Les jeunes grecs peu encouragés à se lancer dans l’agriculture

Elli Tsiforou veut rendre l'agriculture plus attirante pour les jeunes générations. [GAIA EPICHEIREIN]

Cet article fait partie de l'édition spéciale Agriculture européenne : où sont les femmes ?.

Une faible profitabilité et des infrastructures de mauvaise qualité rendent la Grèce peu attirante pour ses jeunes, qui sont cependant essentiels à l’avenir de l’agriculture. Un article d’Euractiv Grèce.

« Le métier d’agriculteur est moins attirant pour les jeunes, hommes ou femmes, à cause des revenus moins importants que dans d’autres professions et de la contrainte de vivre dans des zones rurales éloignées », explique Elli Tsiforou.

La jeune femme dirige le bureau bruxellois de GAIA EPICHEIREIN, membre de l’organisation qui représente les agriculteurs auprès de l’UE, la Copa-Cogeca. Elle estime urgent de prendre des mesures immédiates pour attirer les jeunes générations vers les métiers de la terre.

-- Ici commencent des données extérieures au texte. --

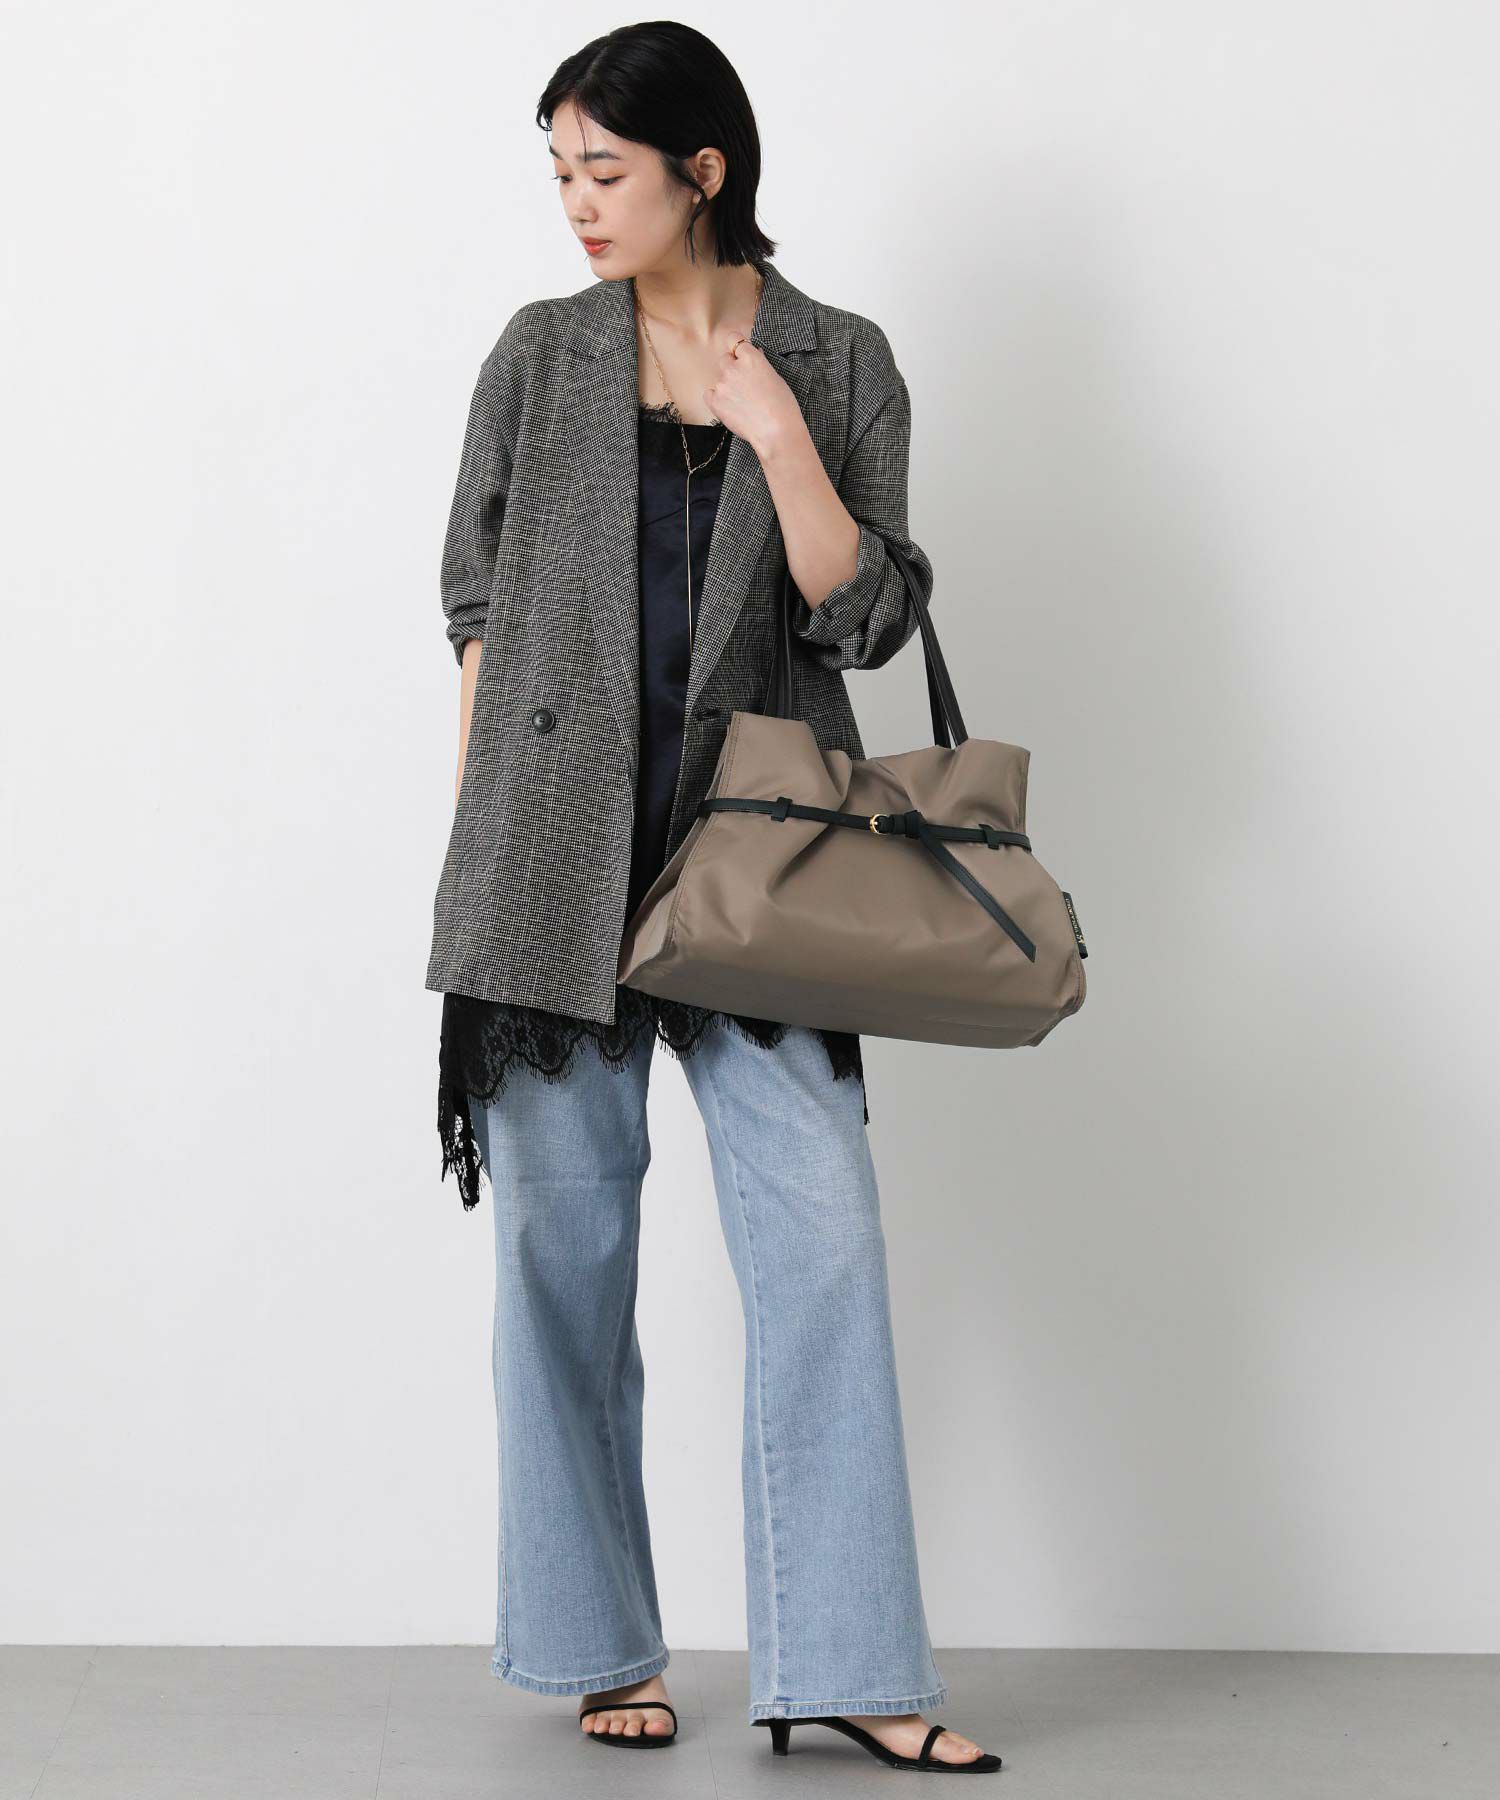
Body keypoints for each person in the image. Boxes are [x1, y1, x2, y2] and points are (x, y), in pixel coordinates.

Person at [425, 21, 1000, 1776]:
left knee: (823, 1244)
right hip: (553, 864)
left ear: (705, 170)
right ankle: (598, 1641)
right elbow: (474, 612)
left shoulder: (837, 358)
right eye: (559, 174)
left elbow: (869, 621)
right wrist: (483, 854)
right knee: (561, 1257)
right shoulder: (539, 355)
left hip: (761, 866)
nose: (576, 205)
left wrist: (779, 441)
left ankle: (853, 1663)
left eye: (604, 171)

Les observateurs s’alarment du fait que le vieillissement des agriculteurs et l’absence d’agricultrices continuent à freiner le développement du secteur. « Nous devrions repenser la profession, afin d’attirer les jeunes générations. Les agriculteurs doivent regagner confiance en leur avenir », assure Elli Tsiforou.

« Si nous ne proposons pas une politique agricole commune, adéquatement financée et visionnaire, sur la base des connaissances et de l’innovation, pour garantir les revenus des agriculteurs et créer de la valeur ajoutée pour eux, pour les zones rurales et pour la société dans son ensemble, je crains que des mesures comme les aides à l’installation et à l’investissement ne suffisent pas », poursuit-elle.

La pyramide des âges menace l'agriculture européenne

Les États membres ne peuvent faire l’impasse sur le renouvellement générationnel dans le secteur agricole . Or l’entrée de jeunes dans le secteur passe par un budget PAC important, selon les jeunes agriculteurs.

Le casse-tête de la nouvelle PAC

Areti Vaiopoulou, éleveuse de la région de Thessalie occidentale, trouve important d’assurer la pérennité des nouvelles exploitations. « L’âge moyen de la communauté agricole est en train de baisser et de nouvelles idées, nouveaux esprits et nouveaux scientifiques entrent sur le marché », se réjouit-elle.

En règle générale, les agriculteurs grecs estiment que la PAC actuelle a permis de faire entrer l’innovation dans le secteur, mais qu’il reste encore fort à faire. Le programme actuel a permis d’aider substantiellement les nouveaux agriculteurs, mais les acteurs du secteur s’inquiètent des coupes budgétaires proposées pour la prochaine PAC, après 2020, et surtout des conséquences de cette décision sur les premiers pas des candidats à l’agriculture, confirme Areti Vaiopoulou.

Les professionnels souhaitent que la PAC les aide dans les domaines des coûts de production, qui sont en hausse, des prix du marché et de la qualité de la production. « Nous ne voulons pas perdre les incitatifs de la PAC actuelle. Personnellement, en tant qu’éleveuse, j’ai besoin d’aide pour la mise en réseau de mes produits », ajoute-t-elle.

Les femmes aux commandes

Autre problème : la place des femmes dans le secteur. Elles restent relativement peu nombreuses et peinent à pérenniser leurs exploitations. « Dans d’autres pays, le système bancaire encourage les femmes, mais ici il faut tout faire soi-même », regrette Areti Vaiopoulou, qui rappelle le rôle des coopératives dans la coordination de l’échange d’expérience.

Elli Tsiforou souligne que les agricultrices sont des entrepreneurs comme les autres, qui prennent pleinement part à la modernisation du secteur agroalimentaire européen.

« Ce qu’elles attendent de la PAC, exactement comme leurs homologues masculins, ce sont des outils modernes et visionnaires qui leur permettraient de mener une activité durable dans tous les sens du terme », conclut-elle.